Dice, con ojos aguados, que su padre murió. No debe llegar a los diez años.
Tiene un rostro bello y su pelo lacio y color café. No puede contener las lágrimas.
Explica que antes, cuando estaba junto a su papá, jamás pasaba frío. Él se encargaba de buscar la leña y mantener el ambiente tibio para su pequeña.
Ahora el viento helado le entumece la piel, está sola, se puede oler en sus palabras el miedo. Siente que nada está bien.
A su lado, otra pequeña posee esa expresión de horror en su cara. Una especie de mueca involuntaria, como si el espanto les hubiera desfigurado la inocencia en la mirada. Están frágiles, desesperadas, en medio de una guerra.
Gaza se ha convertido en una herida sangrante en un costado del mundo. Una puñalada debajo del costillar de la tierra, una incisión profunda de la que emana sangre y un dolor sordo, constante.
Son las dos de la mañana y sigo de ojos abiertos.
La gripe y el nasobuco que llevo para cuidar del contagio a mi familia, martillan en mi sueño, lo perturban.
Estoy en el sofá. Acomodo la almohada. Veo el video de las niñas palestinas. Ausculto su tristeza con la misma pericia con la que el médico revisa mis pulmones.
A kilómetros de distancia puedo percibir su dolor, el desasosiego.
Nadie puede quedarse quieto cuando la tristeza raspa tan hondo, cuando la mirada es tan franca y triste, cuando las bombas les pisan los talones a tantos y tantos inocentes.
Una mano menuda se me posa en la cara.
Mi hija, con gesto tierno, me toma de la mano y me lleva hasta la cama.
Le gusta sentirme cerca cuando duerme, me huele, no logra conciliar el sueño si no estoy.
Deja que su piecito, que todavía me cabe en un beso, roce mi piel, como una especie de puente entre su cama y la mía.
Mi pequeña duerme.
Pero existen dos niñas que pasan frío desde que la guerra mató a sus padres. Dos niñas que no tienen la culpa.
Dos niñas de ojos llorosos que también merecen vivir.

========================================================================

| Ejercicios |
a) Vuelve a escribir el fragmento del texto sobre las niñas de Gaza entre "Tiene un rostro" y "nada está bien.", ambos incluidos, y cambia "leña" por "madera".
b) Contesta estas preguntas sobre el texto de las niñas de Gaza:
(i) ¿Qué hora es cuando quien narra sigue con los ojos abiertos?
(ii) ¿Dónde está quien narra cuando ve el video de las niñas palestinas?
(iii) Según la niña, ¿de qué se encargaba su papá?

Imágenes de las páginas y texto extraído:
========================================================================

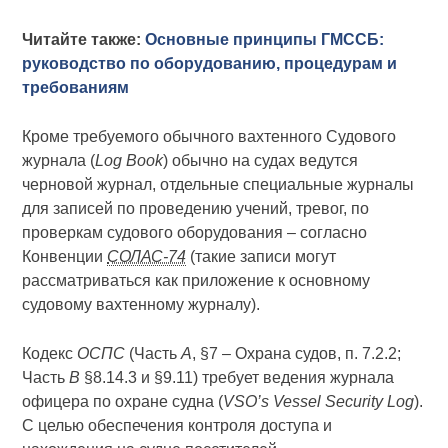
Читайте также:
Основные принципы ГМССБ:
руководство по оборудованию, процедурам и
требованиям
Кроме требуемого обычного вахтенного Судового
журнала (
Log Book
) обычно на судах ведутся
черновой журнал, отдельные специальные журналы
для записей по проведению учений, тревог, по
проверкам судового оборудования – согласно
Конвенции
СОЛАС-74
(такие записи могут
рассматриваться как приложение к основному
судовому вахтенному журналу).
Кодекс
ОСПС
(Часть
А
, §7 – Охрана судов, п. 7.2.2;
Часть
В
§8.14.3 и §9.11) требует ведения журнала
офицера по охране судна (
VSO’s Vessel Security Log
).
С целью обеспечения контроля доступа и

========================================================================

| Respuestas |
a)
Tiene un rostro bello y su pelo lacio y color café. No puede contener las lágrimas.
Explica que antes, cuando estaba junto a su papá, jamás pasaba frío. Él se encargaba de buscar la madera y mantener el ambiente tibio para su pequeña.
Ahora el viento helado le entumece la piel, está sola, se puede oler en sus palabras el miedo. Siente que nada está bien.

b)
(i) Son las dos de la mañana.
(ii) En el sofá.
(iii) De buscar la leña y mantener el ambiente tibio para ella.